One strike and out, in public housing

High court considers legality of evicting residents for relatives' drug offenses.

A grandmother who has lived in a public housing project in Oakland, Calif. for 30 years is ordered evicted from her apartment. The action is taken not because the grandmother has done anything wrong.

Instead, she is losing her home because her grandson, unknown to her, smoked marijuana in the complex parking lot.

Barbara Hill is one of four public housing tenants in Oakland who were ordered out of their homes because of someone else's wrongdoing of which they had no knowledge.

Housing authority officials ordered the eviction of Ms. Hill and the others under a law passed by Congress to help fight the war on drugs. It says, in essence, that a tenant in public housing shall be evicted if the tenant, any member of the tenant's household, or any guest engages in drug-related criminal activity on or off the premises.

Today, the US Supreme Court will examine whether such evictions comply with the law as written by Congress, and whether the evictions in any way violate constitutional rights.

"It is a fundamental principle of fairness that our country is built on that you can't be held responsible for the acts of another person," says Anne Tamiko Omura, the Oakland lawyer who took up the four tenants' case.

Lawyers for the Oakland Housing Authority and the Department of Housing and Urban Development counter that there is nothing in the law that requires proof that a tenant had knowledge of others' drug offenses.

"The plain language of (the law) unambiguously authorizes eviction without regard to tenants' knowledge of the drug-related activity of guests," writes US Solicitor General Theodore Olson in his brief to the court.

The law, passed in 1988, is designed to create an incentive for public housing tenants to become foot soldiers in the war on drugs by forcing them to police their own families and guests. Congress noted at the time the law was written that many housing projects suffered from rampant drug-related or violent crime and that in some cases drug dealers were imposing a "reign of terror" on public housing tenants.

"The federal government has a duty to provide public ... housing that is decent, safe, and free from illegal drugs," the Congressional findings say in part.

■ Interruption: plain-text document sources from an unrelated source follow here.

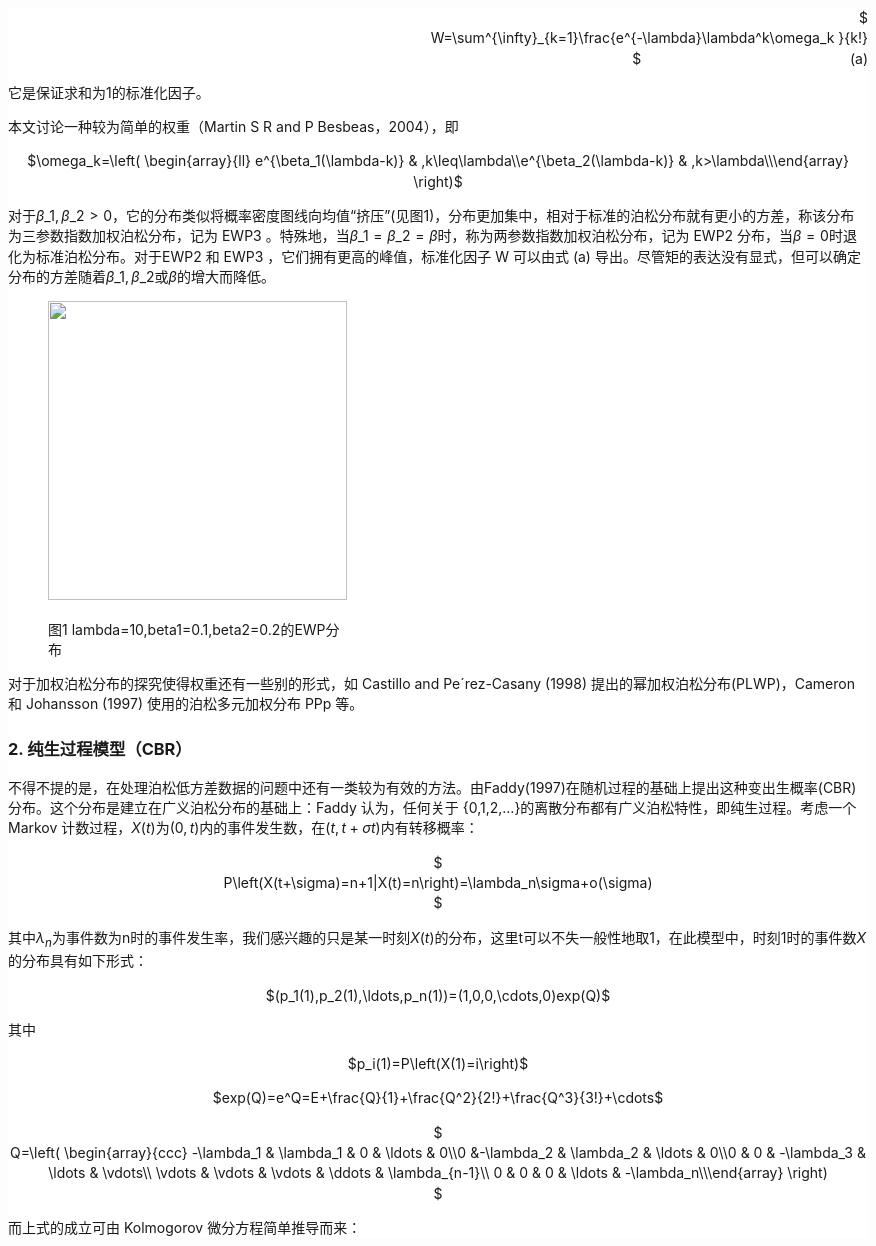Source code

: <p style="text-align: right;">
  $<br /> W=\sum^{\infty}_{k=1}\frac{e^{-\lambda}\lambda^k\omega_k }{k!}<br /> $                                                     (a)
</p>

它是保证求和为1的标准化因子。

本文讨论一种较为简单的权重（Martin S R and P Besbeas，2004），即

<p style="text-align: center;">
  $\omega_k=\left( \begin{array}{ll} e^{\beta_1(\lambda-k)} & ,k\leq\lambda\\e^{\beta_2(\lambda-k)} & ,k>\lambda\\\end{array} \right)$
</p>

对于$\beta\_1,\beta\_2>0$，它的分布类似将概率密度图线向均值“挤压”(见图1)，分布更加集中，相对于标准的泊松分布就有更小的方差，称该分布为三参数指数加权泊松分布，记为 EWP3 。特殊地，当$\beta\_1=\beta\_2=\beta$时，称为两参数指数加权泊松分布，记为 EWP2 分布，当$\beta=0$时退化为标准泊松分布。对于EWP2 和 EWP3 ，它们拥有更高的峰值，标准化因子 W 可以由式 (a) 导出。尽管矩的表达没有显式，但可以确定分布的方差随着$\beta\_1,\beta\_2$或$\beta$的增大而降低。<figure id="attachment_2360" style="width: 299px" class="wp-caption aligncenter">

[<img class="size-medium wp-image-2360" title="lambda=10,beta1=0.1,beta2=0.2的EWP分布" src="https://cos.name/wp-content/uploads/2010/08/photo1-299x299.png" alt="" width="299" height="299" srcset="https://cos.name/wp-content/uploads/2010/08/photo1-299x299.png 299w, https://cos.name/wp-content/uploads/2010/08/photo1-150x150.png 150w, https://cos.name/wp-content/uploads/2010/08/photo1-499x499.png 499w, https://cos.name/wp-content/uploads/2010/08/photo1.png 582w" sizes="(max-width: 299px) 100vw, 299px" />](https://cos.name/wp-content/uploads/2010/08/photo1.png)<figcaption class="wp-caption-text">图1 lambda=10,beta1=0.1,beta2=0.2的EWP分布</figcaption></figure> 

对于加权泊松分布的探究使得权重还有一些别的形式，如 Castillo and Pe´rez-Casany (1998) 提出的幂加权泊松分布(PLWP)，Cameron 和 Johansson (1997) 使用的泊松多元加权分布 PPp 等。

### 2. 纯生过程模型（CBR）

不得不提的是，在处理泊松低方差数据的问题中还有一类较为有效的方法。由Faddy(1997)在随机过程的基础上提出这种变出生概率(CBR)分布。这个分布是建立在广义泊松分布的基础上：Faddy 认为，任何关于 {0,1,2,…}的离散分布都有广义泊松特性，即纯生过程。考虑一个 Markov 计数过程，$X(t)$为$(0,t)$内的事件发生数，在$(t,t+\sigma t)$内有转移概率：

<p style="text-align: center;">
  $<br /> P\left(X(t+\sigma)=n+1|X(t)=n\right)=\lambda_n\sigma+o(\sigma)<br /> $
</p>

其中$\lambda_n$为事件数为n时的事件发生率，我们感兴趣的只是某一时刻$X(t)$的分布，这里t可以不失一般性地取1，在此模型中，时刻1时的事件数$X$的分布具有如下形式：

<p style="text-align: center;">
  $(p_1(1),p_2(1),\ldots,p_n(1))=(1,0,0,\cdots,0)exp(Q)$
</p>

其中

<p style="text-align: center;">
  $p_i(1)=P\left(X(1)=i\right)$
</p>

<p style="text-align: center;">
  $exp(Q)=e^Q=E+\frac{Q}{1}+\frac{Q^2}{2!}+\frac{Q^3}{3!}+\cdots$
</p>

<p style="text-align: center;">
  $<br /> Q=\left( \begin{array}{ccc} -\lambda_1 & \lambda_1 & 0 & \ldots & 0\\0 &-\lambda_2 & \lambda_2 & \ldots & 0\\0 & 0 & -\lambda_3 & \ldots & \vdots\\ \vdots & \vdots & \vdots & \ddots & \lambda_{n-1}\\ 0 & 0 & 0 & \ldots & -\lambda_n\\\end{array} \right)<br /> $
</p>

而上式的成立可由 Kolmogorov 微分方程简单推导而来：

LAWYERS for the housing authority argue in their brief that public housing is a government benefit that should be given only to drug-free households willing to ensure they don't contribute to illegal drug activity.

"Many drug violators are afoot as guests or household members without the admitted knowledge of the responsible tenants. Yet, such tenants are very much part of the problem," writes Gary LaFayette in his brief filed on behalf of the Oakland Housing Authority. "They are harboring illegal drug activity, even if unwittingly," he says.

The brief continues: "Reallocating their units to equally deserving, needy but drug-free households will improve the habitability of the developments just as much as replacing those who violate drug laws personally."

Lawyers for the tenants say such public housing laws are unfair to the people housing authorities are supposed to be helping.

"It is a sentence of homelessness," says Ms. Omura. "For someone who is disabled and getting $700 a month, how do you find a place to live when you lose your subsidized housing?"

Of the four tenants, both Barbara Hill and Willie Lee, 71, were ordered evicted because their grandsons were caught smoking marijuana in the parking lot.

Herman Walker, a 75-year-old disabled man with a live-in caregiver, received his eviction notice because his caregiver and her guests were found with cocaine. Pearlie Rucker, 63, who has lived in public housing for 17 years, was ordered out because her daughter was found with cocaine three blocks from the housing complex.

Lawyers for the tenants fought the evictions in federal court, arguing that the agency was applying the law in an unfair and unconstitutional manner.

A federal judge agreed, but was reversed by a divided federal appeals court panel. That panel was then reversed when the full Ninth US Circuit Court of Appeals in San Francisco heard the case.

The Ninth Circuit ruled 7 to 4 that the law doesn't apply to tenants who have no prior knowledge of the illicit drug activity. The judges said even though the law doesn't specifically outline a requirement of knowledge, the same "innocent owner" provisions that Congress enacted to protect unknowing property owners from government attempts to claim their property also applies to public housing lease holders.

Critics of this decision say it is an example of unelected appeals court judges replacing congressional policy judgments with their own. "Our system of checks and balances isn't meant to have judges second-guess the fairness of laws passed by Congress," says H. Joseph Escher III, a San Francisco lawyer who filed a friend-of-the-court brief for the Center for the Community Interest, supporting the housing authority.

In November, the Eleventh US Circuit Court of Appeals in Atlanta took up a similar case involving a single mother being evicted from a Tampa housing complex because her son was involved in a drug transaction. That court ruled that a tenant's lack of knowledge of her son's drug activity was not a defense to an eviction notice.

The US Supreme Court will resolve this split between the two appeals court circuits. The case, Housing and Urban Development v. Rucker, is expected to be decided by late June.